The AFL Commission will now meet on November 30 to hear 11 charges relating to Kurt Tippett's expired contract with Adelaide.

The hearing was due to start on Monday afternoon, but was adjourned after the Crows and their football manager Phil Harper sought more time to prepare their submissions.

The Crows, Tippett, Harper, club chief executive Steven Trigg and their former football manager John Reid will all front the commission hearing.

Adelaide also started pre-season training on Monday and coach Brenton Sanderson said all other AFL clubs will be nervous in the wake of the Tippett controversy.

The Crows and Tippett have been charged by the AFL with salary cap cheating and draft tampering in relation to the key forward's expired contract with the club.

"I probably shouldn't comment on other clubs but I'm sure this is going to make a lot of other clubs nervous, too," Sanderson told reporters on Monday.

"There is a lot of greyness surrounding ASAs (additional services agreements) and how players are paid so probably the other 17 clubs are just double-checking and ensuring that everything is above board.

"But as far as I know ... Adelaide has been squeaky clean for 22 years and this has been something that they are going to have to work through and we will certainly get through it."

If found guilty, Tippett could be deregistered as a player and the Crows banned from up to four national drafts, as well as fined any amount the AFL determines.

"It's a bit out of my hands, to be honest," Sanderson said of likely future draft penalties.

"As we stand today, really happy to be involved in this year's draft and we'll bring some good young talent in and, until the investigation is completed, I guess we have just got to wait and see."

Tippett became the Crows' highest-paid player on signing a multi-million dollar, three-year contract extension in 2009.

But Adelaide admitted last month they had a once-secret deal, outside the contract, with the ruckman-forward who walked out on the club at the end of last season.

The investigation prevented Adelaide trading Tippett, who remains on the club's list until he likely nominates for December's pre-season draft.

Sanderson said money was central to Queensland-native Tippett's decision to quit the Crows and request to play for premiers Sydney.

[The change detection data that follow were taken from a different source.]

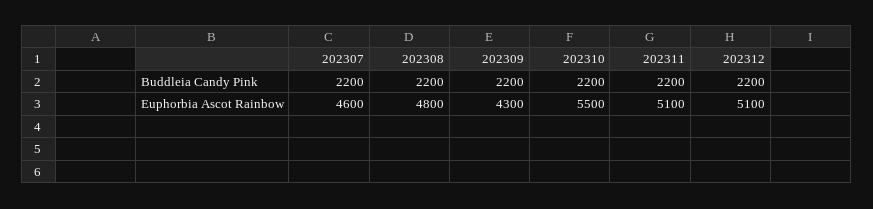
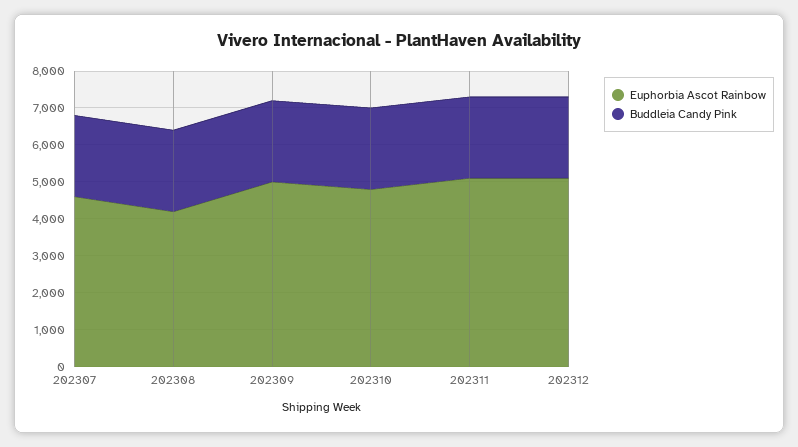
Euphorbia Ascot Rainbow, 202308: 4800 -> 4250
Euphorbia Ascot Rainbow, 202309: 4300 -> 5000
Euphorbia Ascot Rainbow, 202310: 5500 -> 4750

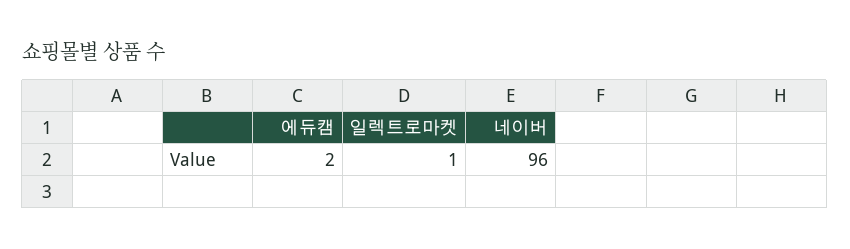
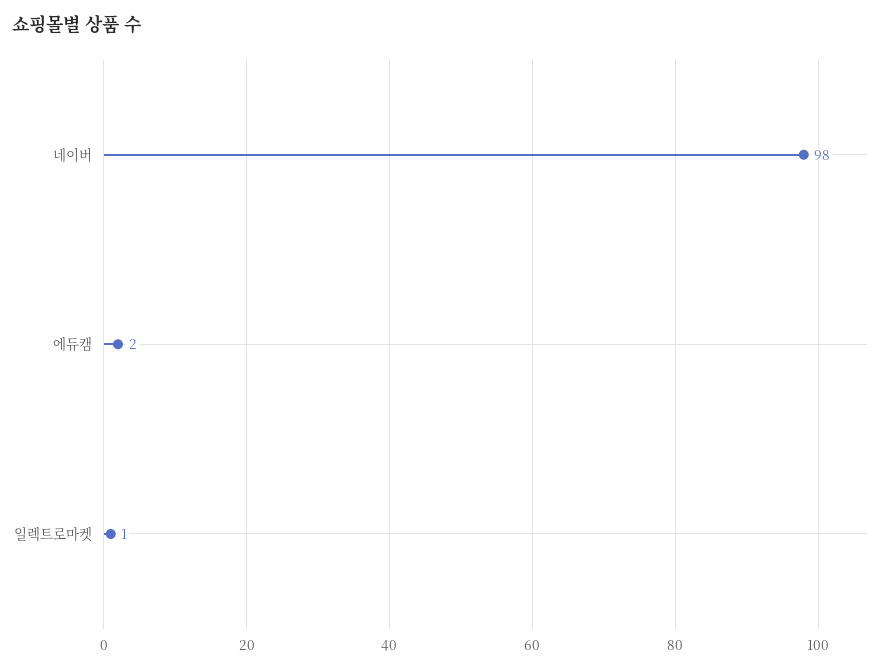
네이버: 96 -> 98

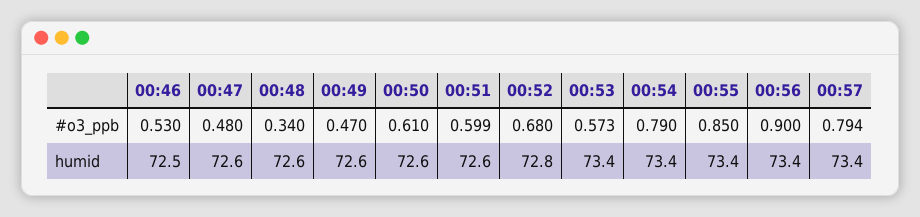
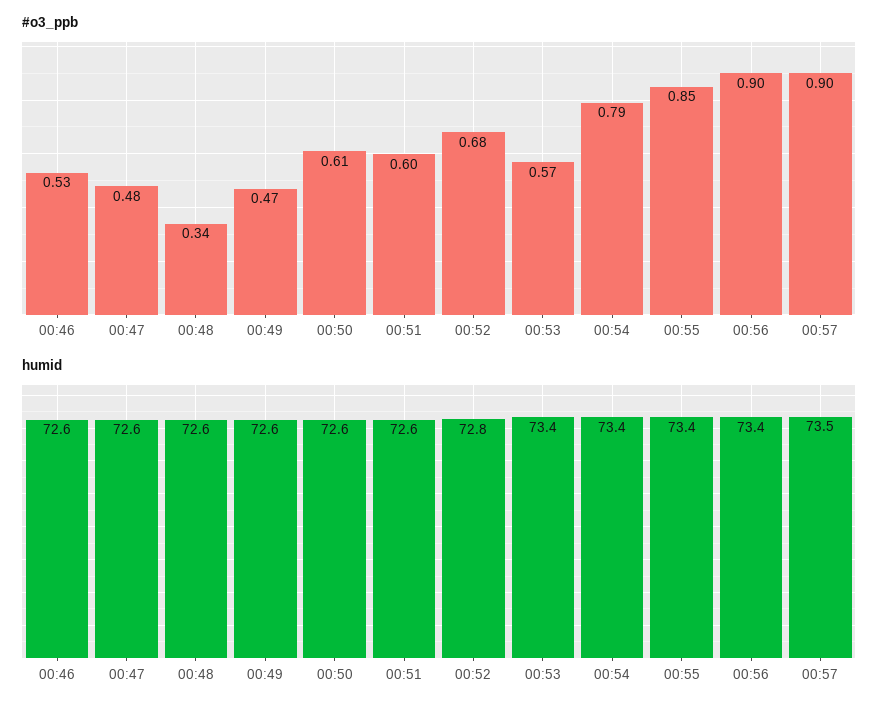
#o3_ppb, 00:57: 0.794 -> 0.9
humid, 00:46: 72.5 -> 72.6
humid, 00:57: 73.4 -> 73.5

"When Kurt told us he was going to leave and he said it was going to be to Sydney, that - from our point of view - was a bit of a surprise. There was always the talk that he wanted to return home (to Queensland)," Sanderson said.

Sanderson didn't raise the Tippett saga with Crows' players when they returned for pre-season training on Monday.

"We mentioned this morning to the players that all they can do is do their very best to prepare themselves for a great 2013," he said.

"We didn't really even talk about it - we didn't feel the need to.

"It has been played out pretty heavily in the media obviously but, from our point of view - internally, inside the bubble - things are just business as usual."